As Robert the grandson tells the story, the elder Robert was living in New Bedford, Mass., in 1863 and was asked to preside over a meeting to consider the defense of the city during the Civil War.

He didn’t know beans about it [presiding over a meeting], and he found it very embarrassing,” Robert III said. “He made up his mind that if he got out of it alive, he would learn something about the subject.”

Learning something about parliamentary procedure involved reading a few books and making some notes, which he carried in his wallet for about four years.

When he moved to San Francisco, he encountered a city where prostitution was rife and Chinese laborers brought in to build the railroad were exploited, even chased by dogs for sport. Robert, a Baptist lay leader, was offended.

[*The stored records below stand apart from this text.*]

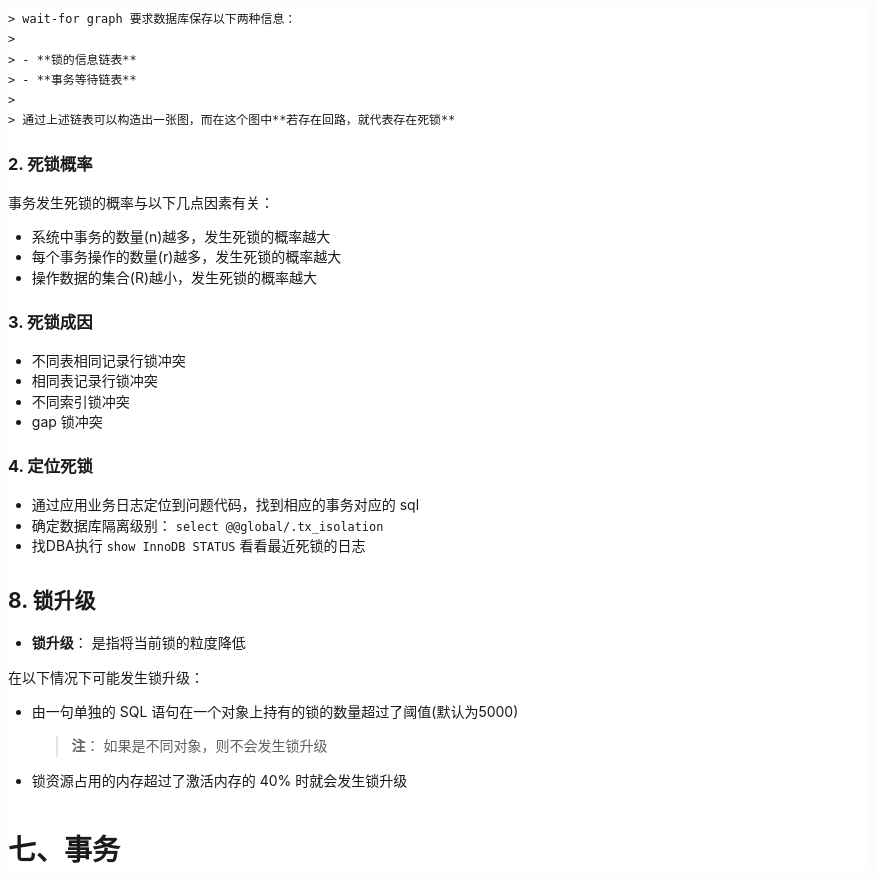     > wait-for graph 要求数据库保存以下两种信息：
    >
    > - **锁的信息链表**
    > - **事务等待链表**
    >
    > 通过上述链表可以构造出一张图，而在这个图中**若存在回路，就代表存在死锁**

### 2. 死锁概率

事务发生死锁的概率与以下几点因素有关：

- 系统中事务的数量(n)越多，发生死锁的概率越大
- 每个事务操作的数量(r)越多，发生死锁的概率越大
- 操作数据的集合(R)越小，发生死锁的概率越大

### 3. 死锁成因

- 不同表相同记录行锁冲突
- 相同表记录行锁冲突
- 不同索引锁冲突
- gap 锁冲突

### 4. 定位死锁

- 通过应用业务日志定位到问题代码，找到相应的事务对应的 sql
- 确定数据库隔离级别： `select @@global/.tx_isolation` 
- 找DBA执行 `show InnoDB STATUS` 看看最近死锁的日志

## 8. 锁升级

- **锁升级**： 是指将当前锁的粒度降低

在以下情况下可能发生锁升级：

- 由一句单独的 SQL 语句在一个对象上持有的锁的数量超过了阈值(默认为5000)

  > **注**： 如果是不同对象，则不会发生锁升级

- 锁资源占用的内存超过了激活内存的 40% 时就会发生锁升级

# 七、事务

He joined the YMCA and several newly formed religious groups dedicated to relieving the plight of exploited souls, but he found that the city’s motley population had discordant notions about how to conduct meetings. San Francisco needed rules.

When Robert came out with the first version of his rules of order in 1876, he had trouble finding a publisher. Who’d want to read such a book? So he printed up 4,000 copies himself. Since then, Robert III says, it has sold 5 million copies.

I suspect that the very committee that turned down his stamp did so after receiving a motion that was properly seconded, with all in favor saying “aye,” and all opposed by the same sign.